MONTREAL - Stella-Jones Inc. (TSX:SJ) expects the economic recovery as well as acquisitions to generate stronger results this year despite a slump in fourth-quarter profits, the manufacturer of railway ties and utility poles said Friday.
"In 2010, we anticipate sustained demand for our core products and a gradual recovery toward normal levels of growth later in the year," CEO Brian McManus said in a conference call.
Montreal-based Stella-Jones saw a dip in fourth-quarter revenue and earnings as sales slowed to railways, which suffered a slump in freight volumes.
It earned $3 million or 24 cents per share for the quarter ended Dec. 31, less than half the year-earlier profit of $6.3 million or 50 cents per share.
Lower prices and demand drove quarterly sales down to $65.4 million from $83.7 million booked during the corresponding quarter of 2008.
The greatest decline came in sales of railway ties, which sagged to $22.1 million from $34.9 million the year before.
Despite its fourth-quarter performance, Stella-Jones said sales and profits for the full year improved over 2008 and represented the company's ninth consecutive year of record sales and profits.
The company booked net earnings of $30.1 million or $2.37 per share for all of 2009, an improvement of 5.3 per cent from $28.5 million or $2.25 per share recorded in 2008.
Sales rose 6.8 per cent to $411.1 million from $384.8 million the year before, led by an 8.6 per cent spike in sales of utility polls.
"Looking at 2009 as a whole, the year reaffirmed Stella-Jones' strong industry position," McManus told analysts.
The 2008 acquisition of Burke-Parsons-Bowlby Corp. contributed $26 million in revenues last year and offset a seven per cent dip in revenues from its existing operations.
The purchase of Tangent Rail Corp., which is expected to close by April, will reinforce Stella-Jones' position as North America's second-largest provider of railway ties, McManus said.
The treated wood products, switching, track maintenance and railway tie disposal company had US$178 million of sales in 2009 and US$28 million of operating earnings before depreciation, interest and amortization.

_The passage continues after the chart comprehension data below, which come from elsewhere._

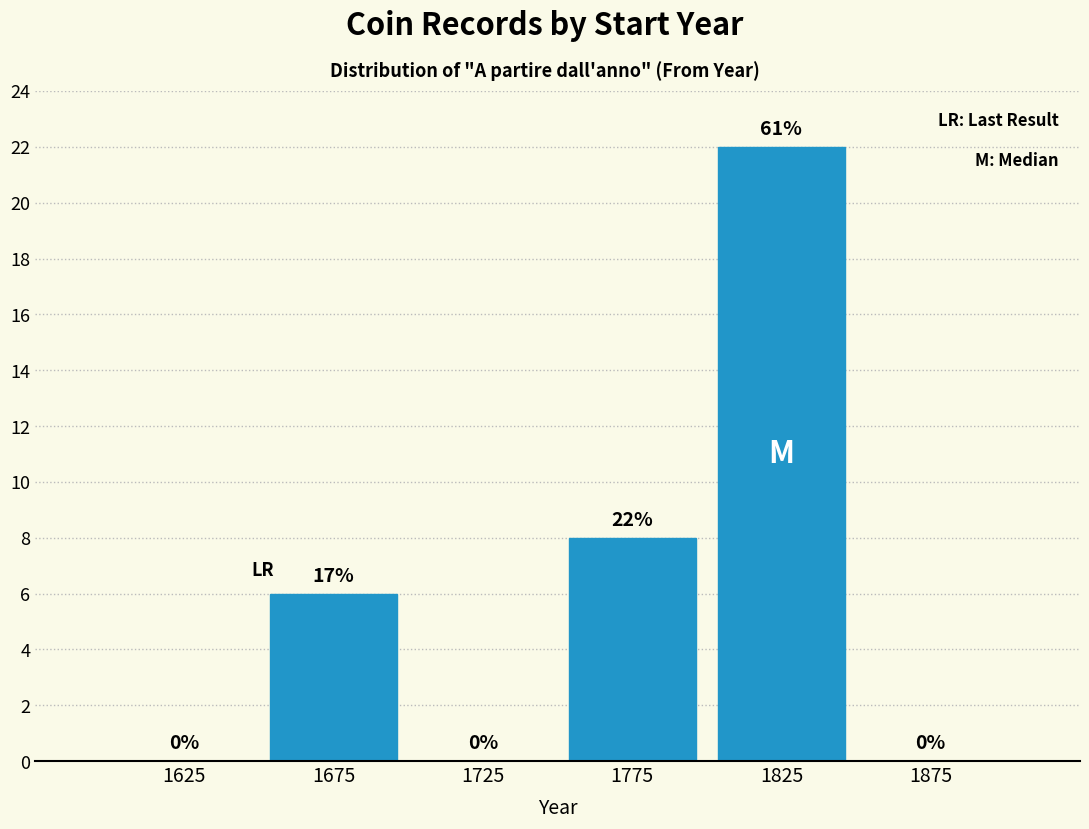

Over which range of the x-axis is the bar tallest?

1800 to 1850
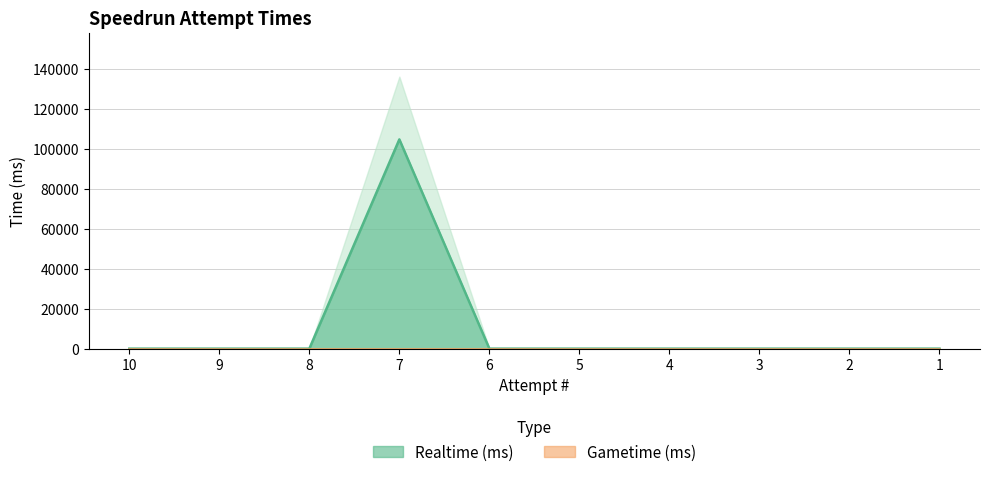

List the labels in order of value, smallest first.

10, 9, 8, 6, 5, 4, 3, 2, 1, 7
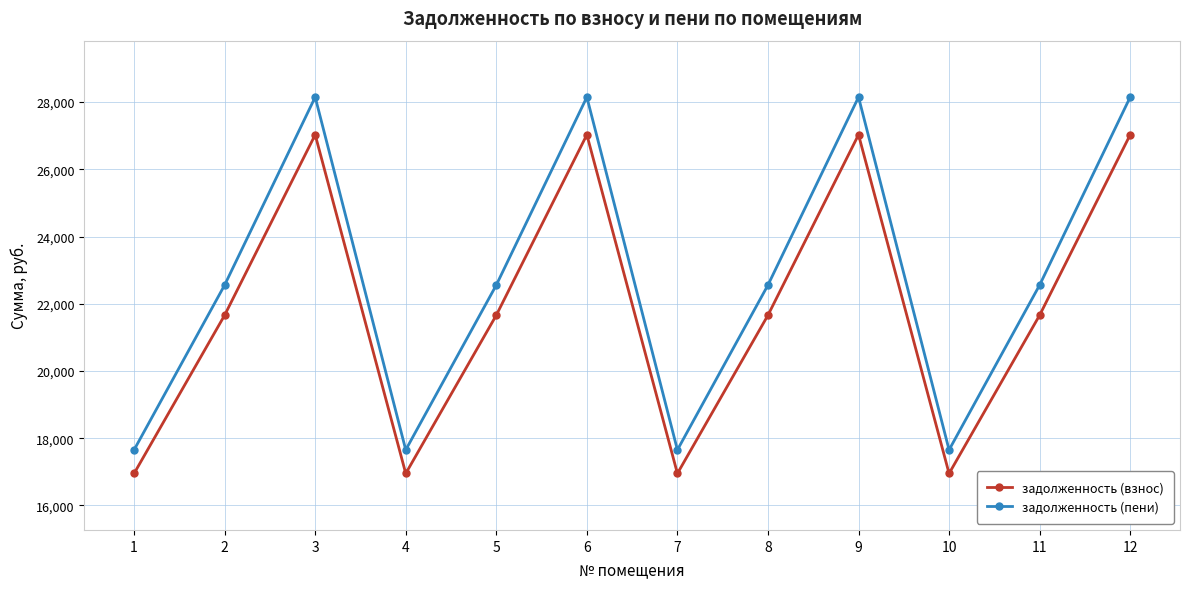

Which series has the largest total across all categories?

задолженность (пени)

"We believe it will be a significant driver of profitability going forward as it could yield appreciable synergies," he said. "We are confident that 2010 will be at least as successful as 2009."
Stella-Jones said it trimmed its total debt by $44.1 million over the year, reporting total long-term debt of $87.1 million as of Dec. 31.
The company declared a semi-annual dividend of 18 cents per share, payable May 14.
Its shares fell 37 cents, or 1.39 per cent, to $26.22 in early afternoon trading on the Toronto Stock Exchange.